The advantages of being born into affluence are already so profound that it seems like wealthy parents would expect more from their children. “For unto whomsoever much is given, of him shall be much required,” Jesus said in the 12th chapter of the Gospel of Luke.

Instead, folks like Lori Loughlin and Felicity Huffman — Loughlin’s husband, Mossimo Giannulli, was charged while Huffman’s husband, William H. Macy was not — were clearly not satisfied with the way their children had turned out and decided to use their wealth to pretend that their children were different and better. What a terrible thing for their children to learn if they had mistakenly believed that their parents loved them unconditionally for who they were.

But there I go again, displaying those “middle-class values” that a former boss of mine once derided. If I had money, perhaps I’d understand that bribes and fraud are the way rich parents display love, because otherwise that place in the right college might go to a genuinely smart kid whose parents were nobodies. What a waste that would be.


The criminal case out of Boston — “Operation Varsity Blues” — illustrates that there’s a right way and a wrong way to buy your mediocre child a prestigious start in life. You can’t bribe coaches to pretend your kid is an athletic recruit in order to get admitted; you can’t pay someone else to take the SAT or to correct your kid’s lousy answers.

But if you are rich enough, you certainly can make a big, tax-exempt donation to the university of your choice. Suddenly, your child is going to look as good to the admissions committee as any kid who actually has brains and a work ethic.

In 2006, before Jared Kushner even met Ivanka Trump, his college education was the centerpiece of a book called “The Price of Admission” by Daniel Golden, who is now a senior editor with ProPublica.

In 1998, New Jersey real estate tycoon Charles Kushner pledged $2.5 million to Harvard, which was not his alma mater. Five years later, his son Jared, despite unimpressive SAT scores and an undistinguished GPA at an exclusive prep school, had a Harvard degree — “with honors,” like 90 percent of his classmates.

That’s the legal way to prepare your boy to be a special assistant to the President of the United States.


There are some things about Arkansas that I would like to change, but I do like the fact that people who come from modest means and who don’t have degrees from “elite” universities can still prove themselves here.

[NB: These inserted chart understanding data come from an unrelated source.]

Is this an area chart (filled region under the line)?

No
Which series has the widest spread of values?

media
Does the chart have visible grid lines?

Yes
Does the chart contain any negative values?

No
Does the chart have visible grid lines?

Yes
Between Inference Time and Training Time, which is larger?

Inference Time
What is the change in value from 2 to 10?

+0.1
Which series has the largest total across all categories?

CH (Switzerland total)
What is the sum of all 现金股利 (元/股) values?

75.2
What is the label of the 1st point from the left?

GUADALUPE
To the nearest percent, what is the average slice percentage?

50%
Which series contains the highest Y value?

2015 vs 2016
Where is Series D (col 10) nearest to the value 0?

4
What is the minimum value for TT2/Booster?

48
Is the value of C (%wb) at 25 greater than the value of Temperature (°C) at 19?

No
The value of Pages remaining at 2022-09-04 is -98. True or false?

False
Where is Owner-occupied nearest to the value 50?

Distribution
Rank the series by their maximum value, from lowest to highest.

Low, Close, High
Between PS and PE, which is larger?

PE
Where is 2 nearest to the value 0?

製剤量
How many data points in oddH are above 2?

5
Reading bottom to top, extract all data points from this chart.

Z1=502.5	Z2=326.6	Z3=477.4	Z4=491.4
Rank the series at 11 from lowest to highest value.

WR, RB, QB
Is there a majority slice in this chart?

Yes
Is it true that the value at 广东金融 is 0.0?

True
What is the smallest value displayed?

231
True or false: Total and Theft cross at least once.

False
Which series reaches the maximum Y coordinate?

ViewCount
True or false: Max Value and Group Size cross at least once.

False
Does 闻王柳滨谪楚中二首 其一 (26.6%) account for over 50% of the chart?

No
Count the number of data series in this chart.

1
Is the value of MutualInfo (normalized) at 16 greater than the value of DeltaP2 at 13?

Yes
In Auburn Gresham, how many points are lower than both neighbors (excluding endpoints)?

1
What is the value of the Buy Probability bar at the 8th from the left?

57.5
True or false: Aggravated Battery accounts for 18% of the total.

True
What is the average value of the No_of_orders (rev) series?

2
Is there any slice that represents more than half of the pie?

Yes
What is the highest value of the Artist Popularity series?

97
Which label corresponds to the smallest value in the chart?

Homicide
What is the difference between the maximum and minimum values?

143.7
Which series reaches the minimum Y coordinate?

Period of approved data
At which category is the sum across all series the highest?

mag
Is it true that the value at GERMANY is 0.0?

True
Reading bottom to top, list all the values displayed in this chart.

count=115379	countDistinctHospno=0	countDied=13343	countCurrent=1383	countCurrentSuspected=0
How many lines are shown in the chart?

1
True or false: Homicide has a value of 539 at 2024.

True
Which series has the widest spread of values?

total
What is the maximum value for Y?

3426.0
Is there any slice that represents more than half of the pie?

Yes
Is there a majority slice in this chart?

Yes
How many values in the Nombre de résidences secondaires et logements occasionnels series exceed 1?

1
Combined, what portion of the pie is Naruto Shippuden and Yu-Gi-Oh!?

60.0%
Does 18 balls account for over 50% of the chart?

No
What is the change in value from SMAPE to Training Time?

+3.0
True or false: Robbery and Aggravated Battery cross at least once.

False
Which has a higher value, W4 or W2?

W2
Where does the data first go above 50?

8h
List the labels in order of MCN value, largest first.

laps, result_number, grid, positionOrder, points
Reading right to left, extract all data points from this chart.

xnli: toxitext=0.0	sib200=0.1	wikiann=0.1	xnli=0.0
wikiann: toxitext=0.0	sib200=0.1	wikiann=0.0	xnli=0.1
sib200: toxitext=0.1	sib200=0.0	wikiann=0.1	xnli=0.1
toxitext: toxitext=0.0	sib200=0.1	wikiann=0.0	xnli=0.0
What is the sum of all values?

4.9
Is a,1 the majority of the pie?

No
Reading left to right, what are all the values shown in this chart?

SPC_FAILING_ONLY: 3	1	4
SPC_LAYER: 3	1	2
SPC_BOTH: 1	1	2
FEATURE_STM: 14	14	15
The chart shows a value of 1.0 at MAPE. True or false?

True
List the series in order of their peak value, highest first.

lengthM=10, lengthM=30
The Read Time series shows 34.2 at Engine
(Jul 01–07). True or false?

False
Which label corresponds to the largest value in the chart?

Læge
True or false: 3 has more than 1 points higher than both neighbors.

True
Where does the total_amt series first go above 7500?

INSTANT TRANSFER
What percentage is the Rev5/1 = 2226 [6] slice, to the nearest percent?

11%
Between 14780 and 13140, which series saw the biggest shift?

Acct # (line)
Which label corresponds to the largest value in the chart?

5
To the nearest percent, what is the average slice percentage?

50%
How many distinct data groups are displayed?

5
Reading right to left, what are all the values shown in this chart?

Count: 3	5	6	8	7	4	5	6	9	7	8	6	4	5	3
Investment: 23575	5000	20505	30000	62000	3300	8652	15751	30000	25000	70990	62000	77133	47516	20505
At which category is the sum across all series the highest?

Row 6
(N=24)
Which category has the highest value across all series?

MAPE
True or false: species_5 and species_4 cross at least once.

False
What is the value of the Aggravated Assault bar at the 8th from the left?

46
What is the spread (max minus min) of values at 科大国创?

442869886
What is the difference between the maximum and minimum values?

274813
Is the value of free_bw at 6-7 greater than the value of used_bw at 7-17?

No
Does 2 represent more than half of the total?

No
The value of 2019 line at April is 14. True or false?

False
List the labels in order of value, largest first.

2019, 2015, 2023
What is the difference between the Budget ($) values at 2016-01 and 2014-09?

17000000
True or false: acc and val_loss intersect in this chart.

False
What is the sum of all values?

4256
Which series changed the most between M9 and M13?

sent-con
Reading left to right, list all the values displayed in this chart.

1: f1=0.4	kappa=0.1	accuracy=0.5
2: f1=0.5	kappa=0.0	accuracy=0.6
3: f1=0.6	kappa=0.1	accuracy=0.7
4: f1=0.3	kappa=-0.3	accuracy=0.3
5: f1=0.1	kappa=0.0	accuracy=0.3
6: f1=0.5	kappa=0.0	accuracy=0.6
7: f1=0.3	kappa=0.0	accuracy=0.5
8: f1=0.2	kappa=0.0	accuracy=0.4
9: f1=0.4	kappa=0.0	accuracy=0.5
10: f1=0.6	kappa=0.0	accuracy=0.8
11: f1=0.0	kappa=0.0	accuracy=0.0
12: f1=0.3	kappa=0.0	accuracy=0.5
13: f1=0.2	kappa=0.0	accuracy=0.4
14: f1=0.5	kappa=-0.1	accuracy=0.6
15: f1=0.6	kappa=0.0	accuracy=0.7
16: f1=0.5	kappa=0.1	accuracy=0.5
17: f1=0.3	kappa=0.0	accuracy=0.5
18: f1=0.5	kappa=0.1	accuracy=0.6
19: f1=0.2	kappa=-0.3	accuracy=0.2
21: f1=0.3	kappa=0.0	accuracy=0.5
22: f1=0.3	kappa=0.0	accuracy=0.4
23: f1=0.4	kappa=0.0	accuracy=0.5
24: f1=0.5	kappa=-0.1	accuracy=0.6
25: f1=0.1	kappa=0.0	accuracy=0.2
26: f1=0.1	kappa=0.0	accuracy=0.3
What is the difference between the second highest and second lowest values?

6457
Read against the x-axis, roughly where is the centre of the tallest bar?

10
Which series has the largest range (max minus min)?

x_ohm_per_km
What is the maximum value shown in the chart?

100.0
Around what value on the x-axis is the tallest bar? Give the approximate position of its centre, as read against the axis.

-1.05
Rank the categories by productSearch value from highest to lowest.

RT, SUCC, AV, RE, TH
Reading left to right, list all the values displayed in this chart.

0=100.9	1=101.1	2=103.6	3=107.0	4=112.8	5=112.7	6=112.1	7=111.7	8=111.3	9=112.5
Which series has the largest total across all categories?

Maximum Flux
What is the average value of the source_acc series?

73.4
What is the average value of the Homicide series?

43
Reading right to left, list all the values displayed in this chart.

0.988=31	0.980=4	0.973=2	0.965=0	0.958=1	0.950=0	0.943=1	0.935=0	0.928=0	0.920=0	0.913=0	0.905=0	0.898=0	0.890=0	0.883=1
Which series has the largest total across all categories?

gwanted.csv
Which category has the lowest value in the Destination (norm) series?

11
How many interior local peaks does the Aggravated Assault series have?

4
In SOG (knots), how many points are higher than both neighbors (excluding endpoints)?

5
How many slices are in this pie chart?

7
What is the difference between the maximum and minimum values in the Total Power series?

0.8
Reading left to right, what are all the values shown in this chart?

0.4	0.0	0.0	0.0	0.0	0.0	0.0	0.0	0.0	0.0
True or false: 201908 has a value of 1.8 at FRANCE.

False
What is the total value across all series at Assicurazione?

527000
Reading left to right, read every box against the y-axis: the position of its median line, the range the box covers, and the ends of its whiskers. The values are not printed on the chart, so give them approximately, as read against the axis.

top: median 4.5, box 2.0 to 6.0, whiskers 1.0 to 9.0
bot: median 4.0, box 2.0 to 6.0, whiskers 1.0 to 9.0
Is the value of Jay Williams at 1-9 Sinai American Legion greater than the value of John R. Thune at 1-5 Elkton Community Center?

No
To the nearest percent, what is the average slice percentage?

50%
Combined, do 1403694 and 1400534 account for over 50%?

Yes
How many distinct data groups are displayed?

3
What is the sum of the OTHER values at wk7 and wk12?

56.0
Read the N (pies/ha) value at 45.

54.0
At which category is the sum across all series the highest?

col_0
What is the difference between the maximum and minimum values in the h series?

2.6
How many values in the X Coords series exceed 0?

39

Yes, they have to compete with the sons and daughters of locally prominent parents; the playing field is never going to be perfectly level as long as human beings are involved.

Still, this is a place where talent can find mentors and champions. And, as Tommy May recently advised us all, “[M]ake a commitment to make a difference in somebody’s life because … it’s never been more important.”


Elsewhere in Luke 12, Jesus said other words that Lori Loughlin and Felicity Huffman should have heeded:

“For there is nothing covered, that shall not be revealed; neither hid, that shall not be known.

“Therefore whatsoever ye have spoken in darkness shall be heard in the light; and that which ye have spoken in the ear in closets shall be proclaimed upon the housetops.”

(Correction, March 19, 2019: The status of criminal charges against Lori Loughlin’s husband, fashion designer Mossimo Giannulli, was incorrect in the original version of this column.)